Voici la suite tant attendue de la première partie des aventures vécues par Henry Spietweh pour faire immatriculer sa voiture à Berlin.
Jour 2
« Allô, c’est Rutkoschinski. Vous p’vez v’nir ici vite fait ? Vot’e voiture doit êt‘ présentée au service d’immatriculation ! »
« Qu’est-ce qu’il se passe ? »
« Vot‘ voiture. La Chevro-truc, i‘ veulent la voir avant qu’elle soit immatriculée. C’est une sorte d’règle ici, les véhicules importés et qui n’ont pas servis d’puis longtemps doivent êt‘ inspectés ! »
« Ah…et vous n’en étiez pas au courant hier ? »
« Si… euh… non… Bon, vous p’vez êt‘ là quand ? »
« Qu’est-ce qu’il faut que je fasse au juste ? Passer devant l’employé responsable des immatriculations en conduisant très lentement, c’est ça ? »
« Arrêtez d’dire n’import’koi, on vous attend ici ! »
« Oui, oui, je me lève ! »… et vais d’abord prendre ma douche.
« Ah z-êtes enfin là ! I‘ veulent voir le num’ro d’châssis. Savez où ‚l’est sur vot‘ voiture ? »
« Oui, devant, dans le compartiment moteur, je crois… »
« Bien, j’le dis aux collègues. Roulez jusqu’au garage là-bas ! »

(Entrées tirées d'une collection)
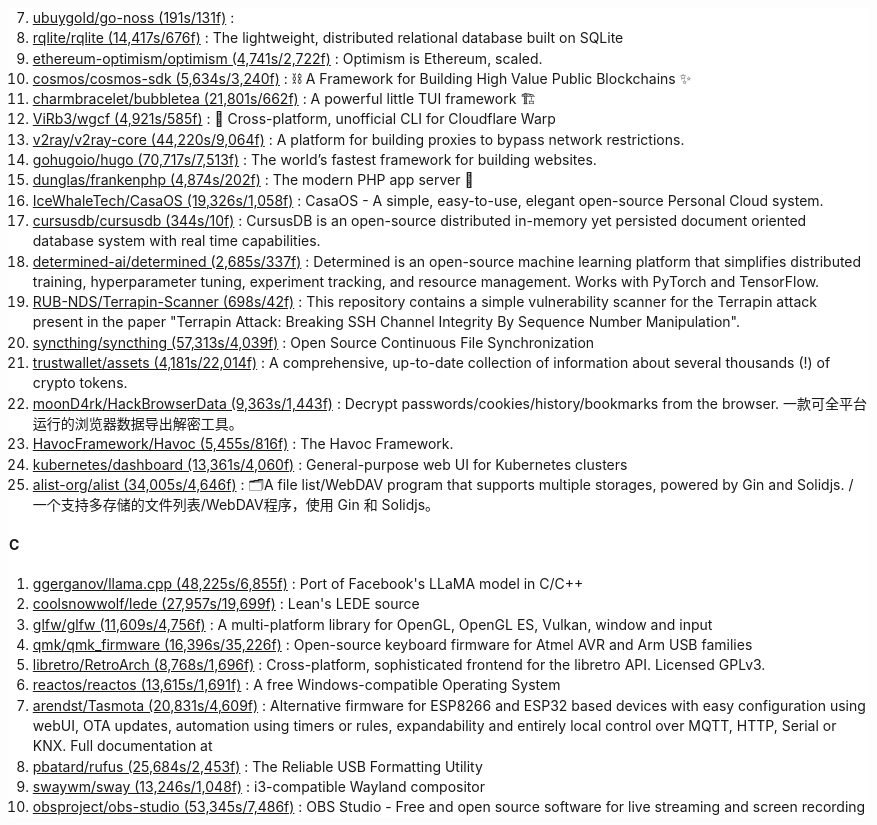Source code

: 7. [ubuygold/go-noss (191s/131f)](https://github.com/ubuygold/go-noss) : 
8. [rqlite/rqlite (14,417s/676f)](https://github.com/rqlite/rqlite) : The lightweight, distributed relational database built on SQLite
9. [ethereum-optimism/optimism (4,741s/2,722f)](https://github.com/ethereum-optimism/optimism) : Optimism is Ethereum, scaled.
10. [cosmos/cosmos-sdk (5,634s/3,240f)](https://github.com/cosmos/cosmos-sdk) : ⛓️ A Framework for Building High Value Public Blockchains ✨
11. [charmbracelet/bubbletea (21,801s/662f)](https://github.com/charmbracelet/bubbletea) : A powerful little TUI framework 🏗
12. [ViRb3/wgcf (4,921s/585f)](https://github.com/ViRb3/wgcf) : 🚤 Cross-platform, unofficial CLI for Cloudflare Warp
13. [v2ray/v2ray-core (44,220s/9,064f)](https://github.com/v2ray/v2ray-core) : A platform for building proxies to bypass network restrictions.
14. [gohugoio/hugo (70,717s/7,513f)](https://github.com/gohugoio/hugo) : The world’s fastest framework for building websites.
15. [dunglas/frankenphp (4,874s/202f)](https://github.com/dunglas/frankenphp) : The modern PHP app server 🧟
16. [IceWhaleTech/CasaOS (19,326s/1,058f)](https://github.com/IceWhaleTech/CasaOS) : CasaOS - A simple, easy-to-use, elegant open-source Personal Cloud system.
17. [cursusdb/cursusdb (344s/10f)](https://github.com/cursusdb/cursusdb) : CursusDB is an open-source distributed in-memory yet persisted document oriented database system with real time capabilities.
18. [determined-ai/determined (2,685s/337f)](https://github.com/determined-ai/determined) : Determined is an open-source machine learning platform that simplifies distributed training, hyperparameter tuning, experiment tracking, and resource management. Works with PyTorch and TensorFlow.
19. [RUB-NDS/Terrapin-Scanner (698s/42f)](https://github.com/RUB-NDS/Terrapin-Scanner) : This repository contains a simple vulnerability scanner for the Terrapin attack present in the paper "Terrapin Attack: Breaking SSH Channel Integrity By Sequence Number Manipulation".
20. [syncthing/syncthing (57,313s/4,039f)](https://github.com/syncthing/syncthing) : Open Source Continuous File Synchronization
21. [trustwallet/assets (4,181s/22,014f)](https://github.com/trustwallet/assets) : A comprehensive, up-to-date collection of information about several thousands (!) of crypto tokens.
22. [moonD4rk/HackBrowserData (9,363s/1,443f)](https://github.com/moonD4rk/HackBrowserData) : Decrypt passwords/cookies/history/bookmarks from the browser. 一款可全平台运行的浏览器数据导出解密工具。
23. [HavocFramework/Havoc (5,455s/816f)](https://github.com/HavocFramework/Havoc) : The Havoc Framework.
24. [kubernetes/dashboard (13,361s/4,060f)](https://github.com/kubernetes/dashboard) : General-purpose web UI for Kubernetes clusters
25. [alist-org/alist (34,005s/4,646f)](https://github.com/alist-org/alist) : 🗂️A file list/WebDAV program that supports multiple storages, powered by Gin and Solidjs. / 一个支持多存储的文件列表/WebDAV程序，使用 Gin 和 Solidjs。

#### C
1. [ggerganov/llama.cpp (48,225s/6,855f)](https://github.com/ggerganov/llama.cpp) : Port of Facebook's LLaMA model in C/C++
2. [coolsnowwolf/lede (27,957s/19,699f)](https://github.com/coolsnowwolf/lede) : Lean's LEDE source
3. [glfw/glfw (11,609s/4,756f)](https://github.com/glfw/glfw) : A multi-platform library for OpenGL, OpenGL ES, Vulkan, window and input
4. [qmk/qmk_firmware (16,396s/35,226f)](https://github.com/qmk/qmk_firmware) : Open-source keyboard firmware for Atmel AVR and Arm USB families
5. [libretro/RetroArch (8,768s/1,696f)](https://github.com/libretro/RetroArch) : Cross-platform, sophisticated frontend for the libretro API. Licensed GPLv3.
6. [reactos/reactos (13,615s/1,691f)](https://github.com/reactos/reactos) : A free Windows-compatible Operating System
7. [arendst/Tasmota (20,831s/4,609f)](https://github.com/arendst/Tasmota) : Alternative firmware for ESP8266 and ESP32 based devices with easy configuration using webUI, OTA updates, automation using timers or rules, expandability and entirely local control over MQTT, HTTP, Serial or KNX. Full documentation at
8. [pbatard/rufus (25,684s/2,453f)](https://github.com/pbatard/rufus) : The Reliable USB Formatting Utility
9. [swaywm/sway (13,246s/1,048f)](https://github.com/swaywm/sway) : i3-compatible Wayland compositor
10. [obsproject/obs-studio (53,345s/7,486f)](https://github.com/obsproject/obs-studio) : OBS Studio - Free and open source software for live streaming and screen recording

▶ _CONSIGNES DE TRAVAIL_
1. Relevez toutes les lignes qui contiennent la chaîne « Cross », en respectant la casse, et recopiez-les.
2. Prolongez le récit de l'immatriculation d'une voiture à Berlin à partir de sa dernière phrase.
Le récit et les lignes n'ont aucun lien entre eux.

▶ _RÉPONSES AUX ACTIVITÉS_
1.
12. [ViRb3/wgcf (4,921s/585f)](https://github.com/ViRb3/wgcf) : 🚤 Cross-platform, unofficial CLI for Cloudflare Warp
5. [libretro/RetroArch (8,768s/1,696f)](https://github.com/libretro/RetroArch) : Cross-platform, sophisticated frontend for the libretro API. Licensed GPLv3.

2.
En descendant de ma voiture, je retire le plus discrètement possible un autocollant de la porte conducteur comportant un numéro de châssis. J’avais déjà remarqué en achetant la voiture la semaine dernière que c’était un autre numéro que celui collé dans le compartiment moteur que je prévois de leur montrer maintenant parce qu’il correspond à ce qu’il y a écrit sur les papiers de la voiture.
« Très bien. C’est donc vot‘ voiture ? »
« Oui. »
« Ah, nous, on aime bien c’genre là. Vous savez où est l’numéro d’châssis ? »
« Oui, dans le compartiment moteur ! » J’ouvre le capot. « Ici ! »
« Non, ça, c’est la plaque d’identification du véhicule. C’est pas ça. Ca doit êt‘ vissé que’qu part dans l’châssis! »
« Vissé dans le châssis ? »
« Oui. Ah mais pas sur voitures américaines en fait. »
« Ok et où est-ce qu’il faut chercher alors ? »
« Ca, nous l’savons pas non plus. Les Ricains collent des plaques comme ça partout, mais en Europe on doit fixer le numéro dans l’châssis. Et d’vant à droite, s’lon la loi ! »
« Et s’il n’y a aucun truc de ce genre sur ma voiture ? »
« Bah on peut pas l’immatriculer ! »
Pour la première fois, je commence à me sentir mal.
« Z-avez une lamp‘ poche ? »
« Non. C’est à VOUS de chercher ce numéro, non ? »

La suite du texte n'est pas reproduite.